In commodity markets, oil sold off, WTI down 2.6% and Brent -2.4%, on headlines that OPEC+ intends to continue raising output at the upcoming meeting. While insiders emphasized no final decision yet to be made, the signal was enough to deflate prices in a market prone to overreaction.

By contrast, gold was the undisputed star. The yellow metal surged to a fresh record near $3,580/oz before easing on light profit-taking. Its rally is underpinned by multiple forces, conviction in a September Fed cut, tariffs raising costs and a sense that the pain point for growth is drawing nearer. Gold has become more than a tactical tool; it is a barometer of decreasing confidence in the economic and financial outlook. Notably, flows have broadened beyond ETFs into macro funds and perhaps central banks adding depth to the move.

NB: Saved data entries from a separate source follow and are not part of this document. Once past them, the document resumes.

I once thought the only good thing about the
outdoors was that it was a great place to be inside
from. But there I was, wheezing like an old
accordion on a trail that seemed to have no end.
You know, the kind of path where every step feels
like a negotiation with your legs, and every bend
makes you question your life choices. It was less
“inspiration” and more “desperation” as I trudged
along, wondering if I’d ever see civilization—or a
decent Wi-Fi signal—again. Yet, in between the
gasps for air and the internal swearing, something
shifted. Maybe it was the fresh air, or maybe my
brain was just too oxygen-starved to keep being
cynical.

On the political scene, Harvard won a case against the Trump administration after a federal court ruled the freezing of $2bn in research funding unlawful. This followed another ruling striking down tariffs as illegal, developments that collectively underscore Trump’s string of judicial setbacks. Markets are increasingly alert to the political risks surrounding US policy continuity and the independence of institutions but this is unlikely to change any of the tariff and trade deals in place and it seems more like noise.

Looking Ahead

Today brings weekly jobless claims and ISM services PMI, expected at 50.9, still in expansionary territory. Yet the real test lies ahead, tomorrow’s nonfarm payrolls release, which will set the tone for September’s FOMC. With risk concentrated, positioning into the print is more necessity than choice.